Sur mes cahiers d’écolier

Du triptyque inscrit au fronton de nos mairies, la liberté est celui qui prête le plus à interprétation. L’égalité ne souffre aucune exception ni nuance, bien que force est de constater que certains sont plus égaux que d’autres. La fraternité n’est guère plus ambiguë malgré certaines rivalités familiales qui s’effacent la plupart du temps devant une solidarité indéfectible dont on aimerait qu’elle soit plus répandue en société. Mais la liberté ne se laisse pas apprivoiser si facilement. À peine la voit-on paraitre qu’on l’assortit de restrictions, notamment en la faisant s’arrêter à la porte de son voisinage.

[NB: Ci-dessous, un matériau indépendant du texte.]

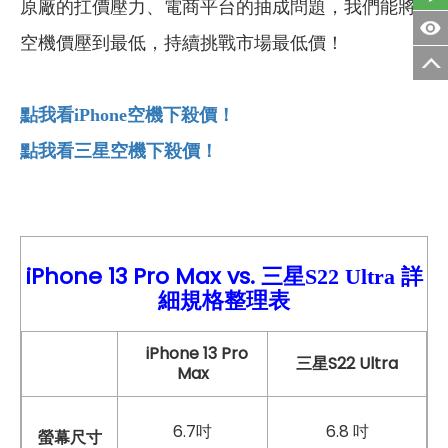
原廠的扛價壓力、電商平台的抽成問題，我們能將
空機價壓到最低，持續挑戰市場最低價！
點我看iPhone
空機下殺價！
點我看三星空機下殺價！
iPhone 13
Pro Max vs.
詳
三星S22 Ultra
細
規格整理表
iPhone 13 Pro
三星S22 Ultra
Max
6.7吋
6.8 吋
螢幕尺寸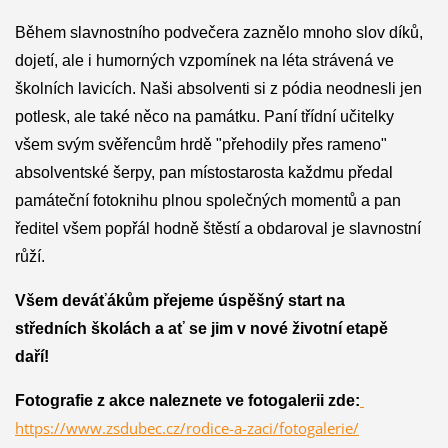
Během slavnostního podvečera zaznělo mnoho slov díků, 
dojetí, ale i humorných vzpomínek na léta strávená ve 
školních lavicích. Naši absolventi si z pódia neodnesli jen 
potlesk, ale také něco na památku. Paní třídní učitelky 
všem svým svěřencům hrdě "přehodily přes rameno"
absolventské šerpy, pan místostarosta každmu předal 
památeční fotoknihu plnou společných momentů a pan 
ředitel všem popřál hodně štěstí a obdaroval je slavnostní 
růží.
Všem deváťákům přejeme úspěšný start na 
středních školách a ať se jim v nové životní etapě 
daří!
Fotografie z akce naleznete ve fotogalerii zde:
https://www.zsdubec.cz/rodice-a-zaci/fotogalerie/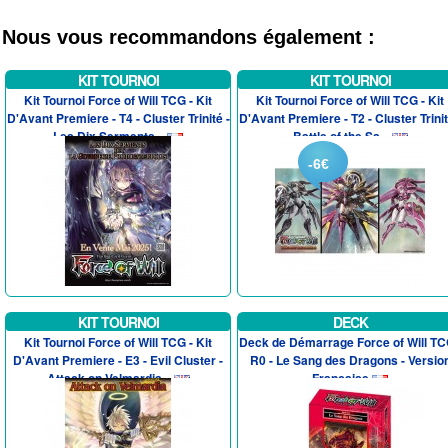
Nous vous recommandons également :
KIT TOURNOI
KIT TOURNOI
Kit Tournoi Force of Will TCG - Kit
Kit Tournoi Force of Will TCG - Kit
D'Avant Premiere - T4 - Cluster Trinité -
D'Avant Premiere - T2 - Cluster Trinit
Les Dix Serments...
Battle of the Sa...
-6€
KIT TOURNOI
DECK
Kit Tournoi Force of Will TCG - Kit
Deck de Démarrage Force of Will TC
D'Avant Premiere - E3 - Evil Cluster -
R0 - Le Sang des Dragons - Versio
Attack on Velmardia...
Francaise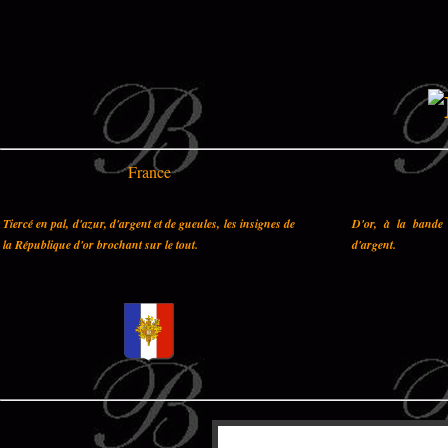
France
Tiercé en pal, d'azur, d'argent et de gueules, les insignes de
D'or, à la bande 
la République d'or brochant sur le tout.
d'argent.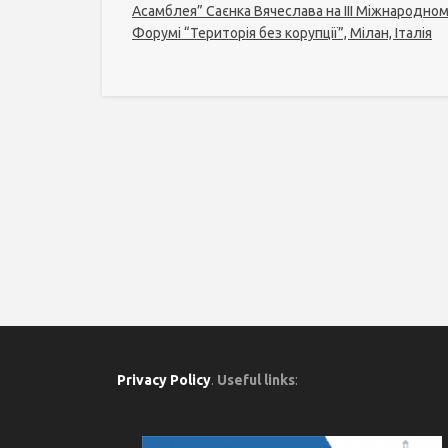
Асамблея” Саєнка Вячеслава на ІІІ Міжнародно
Форумі “Територія без корупції”, Мілан, Італія
Privacy Policy
.
Useful links
: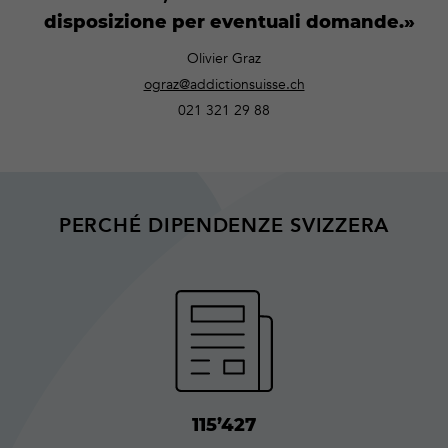
disposizione per eventuali domande.
Olivier Graz
ograz@addictionsuisse.ch
021 321 29 88
PERCHÉ DIPENDENZE SVIZZERA
115’427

Et pourtant, que Marianne était jolie quand Delacroix la représentait en train de guider le peuple vers de grands soirs glorieux et des matins triomphants pendant la Révolution. Un grand élan de libération des opprimés qui allait dégénérer en lutte féroce pour le pouvoir, faisant dire à Madame Rolland sur l’échafaud la célèbre phrase : « ô liberté, que de crimes l’on commet en ton nom ». Enfin, on n’est pas sûr, mais elle aurait mérité d’être prononcée, de mémoire de bourreau qui a rapporté cette citation.

Les choses se compliquent si l’on considère que la liberté a produit deux enfants adultérins. Le premier, c’est le libéralisme, une doctrine économique que l’on résume parfois au concept du renard libre dans un poulailler libre, et qui se base essentiellement sur la loi de la jungle et la raison du plus fort. On comprend rapidement pourquoi l’égalité et la fraternité se devaient de corriger les excès inévitables d’une telle conception. L’autre rejeton, c’est le courant libertaire qui pousse l’exigence de liberté au point de rentrer en conflit avec le rôle de l’état, ne souffrant aucune restriction collective à la liberté individuelle. Alors les Américains ont imaginé un croisement entre les deux espèces, et ont fabriqué un hybride, un organisme génétiquement modifié, sous forme des ultras Républicains du Tea Party, libéraux libertaires, dont le dernier avatar se nomme Rand Paul, fils de son père, Ron Paul, qui se présentera, comme papa, aux primaires de son parti.

Je vous sens envieux de ces USA. Vous avez tort. Nous avons, nous aussi, en France, un exemplaire de ce monstre fabuleux qui ressemble à l’hippocampéléphantocamélos cher à Cyrano. Il est même passé à la télé dimanche dernier, et il accorde l’honneur de ses analyses aux journaux qui les lui demandent, ou pas. C’est beau, la liberté.